The amount of time spent training is actually more important than the distance covered since it’s the duration of effort that your body senses.
A well-conditioned runner will cover the same distance in a faster time than a runner who is just starting out.
For example, the runner who averages 4-minutes per kilometre for 50 kilometres per week is running the same amount of time as the runner who is running 8-minutes per kilometre for 25 kilometres a week and is, therefore, experiencing the same amount of stress.
When stress is balanced with recovery, consistency increases. High-quality consistent training drives great performance.
In a similar vein to training by time, training with a heart rate monitor helps to balance stress and recovery.
In periods when stress is high – whether from training or life stressors like work and financial stress – the body responds with an elevation in heart rate.
When heart rate is elevated, you’ll need to slow down to stay within your desired heart rate zone. While frustrating for many, it is important to understand that heart rate zones correspond with various markers of metabolic activity, like fat burning and lactate clearance.
When you stick to the zones, you’re continuing to train these important physiological markers but you’re doing it in a way that doesn’t overstress the body and lead to inconsistency.
On the other hand, when you run to a pace, the pace number on your monitor is only showing you the output. It is not showing you the work required to achieve the output.
The goal of training is not to get faster by pushing harder, the goal is to become more aerobically efficient so that at the same (or lower) heart rate, you are able to run at a faster pace.
Endurance sports tend to lend themselves to Type-A personality types who like to do the work. Doing the work is obviously crucial if you wish to find success in any endeavour, but often, athletes are doing it at the expense of recovery and at the risk of inconsistency through injury and illness.
Developing your ‘athletes intuition’ for when to push and when to ease off is important if you want to perform at your best. Training by time and heart rate helps you to ‘dial in’ your intuition and helps to put a little more objectivity to your assessment.
Another great way is to subscribe to the philosophy below that served me very well when I was racing pro.
Take a session off to avoid a day off. Take a day off to avoid a week off.
Take a week off to avoid a month off and so on.
I trained consistently for 10-years with minimal injuries and setbacks thanks to this little beauty.
Without adequate fuel, you won’t have the energy to train consistently.

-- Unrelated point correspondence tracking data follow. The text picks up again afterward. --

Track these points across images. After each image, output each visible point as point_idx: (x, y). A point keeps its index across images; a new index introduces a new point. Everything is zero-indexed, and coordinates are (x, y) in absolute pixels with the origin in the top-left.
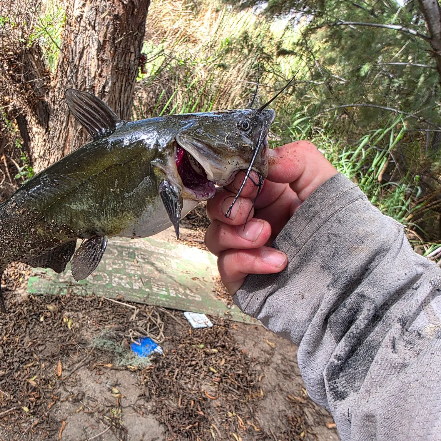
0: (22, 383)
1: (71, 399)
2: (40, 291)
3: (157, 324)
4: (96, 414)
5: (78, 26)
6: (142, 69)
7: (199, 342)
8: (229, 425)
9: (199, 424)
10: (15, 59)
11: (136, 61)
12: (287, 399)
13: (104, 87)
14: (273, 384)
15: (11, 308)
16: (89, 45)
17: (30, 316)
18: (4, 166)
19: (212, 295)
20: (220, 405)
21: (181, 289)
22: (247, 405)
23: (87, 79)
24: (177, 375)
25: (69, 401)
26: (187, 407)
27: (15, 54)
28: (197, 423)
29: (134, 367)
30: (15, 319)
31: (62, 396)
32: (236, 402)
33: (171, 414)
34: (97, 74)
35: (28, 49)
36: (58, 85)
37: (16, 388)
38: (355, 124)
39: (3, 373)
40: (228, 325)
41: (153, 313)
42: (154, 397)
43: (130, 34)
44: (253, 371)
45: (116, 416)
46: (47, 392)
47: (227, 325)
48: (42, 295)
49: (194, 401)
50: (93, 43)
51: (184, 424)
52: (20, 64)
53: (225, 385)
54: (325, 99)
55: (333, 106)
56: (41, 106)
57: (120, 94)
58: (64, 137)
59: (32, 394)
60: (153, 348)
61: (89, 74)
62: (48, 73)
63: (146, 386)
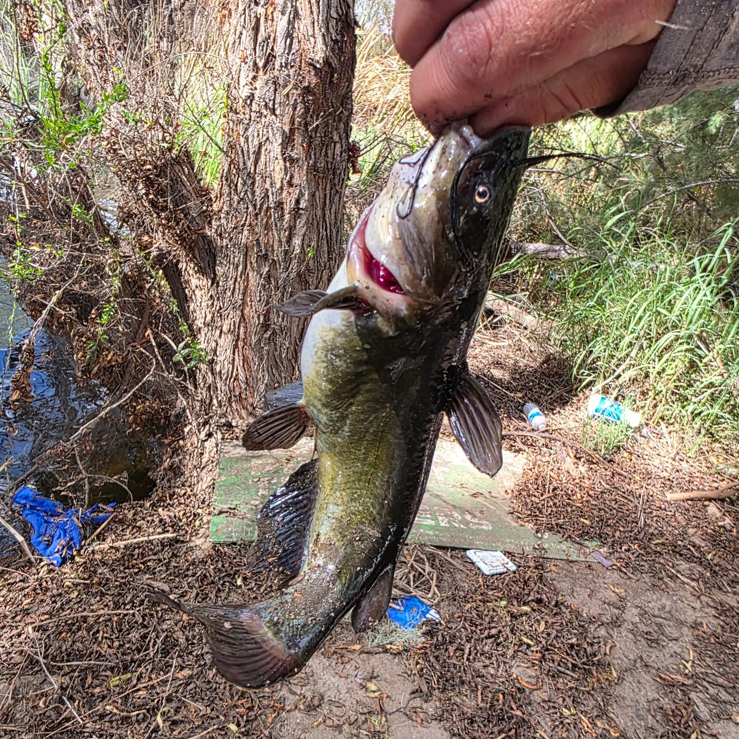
0: (222, 687)
1: (302, 707)
2: (231, 537)
3: (426, 574)
4: (346, 727)
5: (248, 111)
6: (354, 167)
7: (498, 597)
8: (567, 730)
9: (516, 732)
10: (156, 176)
11: (344, 154)
12: (658, 679)
13: (298, 202)
14: (631, 657)
15: (188, 570)
16: (268, 139)
17: (220, 579)
18: (151, 345)
19: (509, 518)
20: (546, 699)
21: (456, 515)
22: (592, 695)
23: (270, 193)
24: (470, 654)
25: (300, 710)
26: (492, 705)
27: (155, 167)
28: (514, 730)
29: (398, 646)
30: (197, 585)
31: (287, 703)
32: (574, 691)
33: (468, 719)
34: (285, 182)
35: (174, 157)
36: (225, 208)
37: (213, 695)
38: (709, 215)
39: (190, 672)
40: (542, 566)
41: (417, 556)
42: (436, 692)
43: (330, 114)
44: (594, 638)
45: (378, 728)
46: (263, 697)
47: (539, 567)
48: (235, 544)
49: (504, 694)
50: (274, 135)
51: (492, 733)
52: (164, 182)
53: (551, 665)
54: (653, 180)
55: (670, 188)
56: (201, 243)
57: (323, 209)
58: (242, 288)
59: (240, 702)
60: (424, 614)
61: (272, 184)
62: (207, 191)
63: (421, 676)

Without the right fuel, you won’t recover properly and won’t be able to train consistently.
What’s the right fuel for you?
Well, that depends, and it’s what makes nutrition such a tricky, and often, sensitive subject.

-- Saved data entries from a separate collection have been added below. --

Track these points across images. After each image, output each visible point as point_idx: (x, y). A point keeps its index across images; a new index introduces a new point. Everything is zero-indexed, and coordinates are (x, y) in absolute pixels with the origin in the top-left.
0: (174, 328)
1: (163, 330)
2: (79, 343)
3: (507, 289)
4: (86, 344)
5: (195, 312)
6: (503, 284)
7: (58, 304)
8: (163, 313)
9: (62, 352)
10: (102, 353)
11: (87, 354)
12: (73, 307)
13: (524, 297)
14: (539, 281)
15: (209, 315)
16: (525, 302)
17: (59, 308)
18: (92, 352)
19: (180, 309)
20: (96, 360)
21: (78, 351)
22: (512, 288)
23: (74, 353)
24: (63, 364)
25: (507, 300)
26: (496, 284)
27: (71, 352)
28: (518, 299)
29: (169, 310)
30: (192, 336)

Without getting into massive detail here, start by cutting the processed carbohydrates from your diet and replacing them with more good quality carbs (vegetables) and healthy fat (avocado, olive oil, coconut, nuts, fatty fish etc).
This change will help to regulate your insulin levels and decrease inflammation. When done well, the nutrient density of the foods you eat also improve. You’ll find yourself recovering faster and more resilient to falling ill.

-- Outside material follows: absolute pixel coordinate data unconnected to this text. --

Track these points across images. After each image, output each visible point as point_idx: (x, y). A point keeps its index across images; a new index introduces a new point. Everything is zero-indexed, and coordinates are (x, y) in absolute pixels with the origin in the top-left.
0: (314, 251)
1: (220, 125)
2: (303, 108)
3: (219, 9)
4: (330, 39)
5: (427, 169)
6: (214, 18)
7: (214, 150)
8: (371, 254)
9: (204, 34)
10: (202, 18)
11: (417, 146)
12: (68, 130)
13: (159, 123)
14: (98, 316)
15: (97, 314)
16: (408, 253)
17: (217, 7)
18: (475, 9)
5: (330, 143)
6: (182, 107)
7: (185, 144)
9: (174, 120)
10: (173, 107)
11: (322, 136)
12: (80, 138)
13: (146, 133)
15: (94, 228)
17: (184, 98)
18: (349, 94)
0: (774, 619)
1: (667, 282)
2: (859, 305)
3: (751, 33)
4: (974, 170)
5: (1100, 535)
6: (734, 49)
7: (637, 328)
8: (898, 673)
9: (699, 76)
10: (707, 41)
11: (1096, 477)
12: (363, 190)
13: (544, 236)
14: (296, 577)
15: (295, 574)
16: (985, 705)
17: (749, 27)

In my last article , I spoke about the importance of sleep. Your body needs plenty of high quality sleep to repair itself and recover from the stress you are putting on it when you train.
When you fail to get 7+ hours of sleep each night, your body is essentially in a state of constant stress and over time it will break down. To be consistent in training and to reap the benefits that come with that, you need to sleep well and sleep a lot.
Sometimes the best investment you can make in your preparation is getting more sleep.
That’s it, you now know some simple strategies to improve your training consistency. If you choose to implement some or all of these strategies, I am confident you’ll see some fantastic results.
If you can consistently string your training together for weeks, months and years without getting sick, injured or losing motivation, wonderful things happen.